Data to use
------------------------------------------------

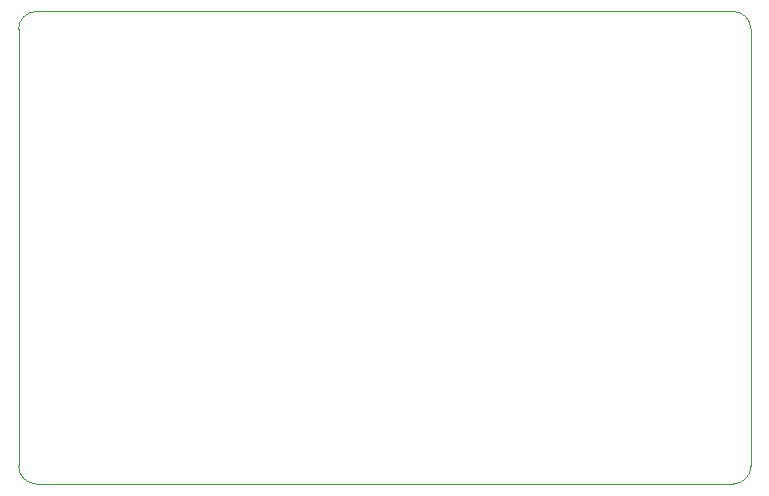
<source format=gm1>
G04 #@! TF.GenerationSoftware,KiCad,Pcbnew,(5.1.5)-3*
G04 #@! TF.CreationDate,2020-07-07T23:04:53+02:00*
G04 #@! TF.ProjectId,example,6578616d-706c-4652-9e6b-696361645f70,rev?*
G04 #@! TF.SameCoordinates,Original*
G04 #@! TF.FileFunction,Profile,NP*
%FSLAX46Y46*%
G04 Gerber Fmt 4.6, Leading zero omitted, Abs format (unit mm)*
G04 Created by KiCad (PCBNEW (5.1.5)-3) date 2020-07-07 23:04:53*
%MOMM*%
%LPD*%
G04 APERTURE LIST*
%ADD10C,0.050000*%
G04 APERTURE END LIST*
D10*
X140500000Y-86500000D02*
X140500000Y-87000000D01*
X140500000Y-50000000D02*
G75*
G02X142000000Y-48500000I1500000J0D01*
G01*
X142000000Y-88500000D02*
G75*
G02X140500000Y-87000000I0J1500000D01*
G01*
X202500000Y-87000000D02*
G75*
G02X201000000Y-88500000I-1500000J0D01*
G01*
X201000000Y-48500000D02*
G75*
G02X202500000Y-50000000I0J-1500000D01*
G01*
X201000000Y-48500000D02*
X156500000Y-48500000D01*
X202500000Y-87000000D02*
X202500000Y-50000000D01*
X142000000Y-88500000D02*
X201000000Y-88500000D01*
X140500000Y-50000000D02*
X140500000Y-86500000D01*
X156500000Y-48500000D02*
X142000000Y-48500000D01*
M02*

</source>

------------------------------------------------

What to work on
Wherever the word "KiCad" occurs in the data above, copy the line it sits in.

Answer to this exercise
G04 #@! TF.GenerationSoftware,KiCad,Pcbnew,(5.1.5)-3*
G04 Created by KiCad (PCBNEW (5.1.5)-3) date 2020-07-07 23:04:53*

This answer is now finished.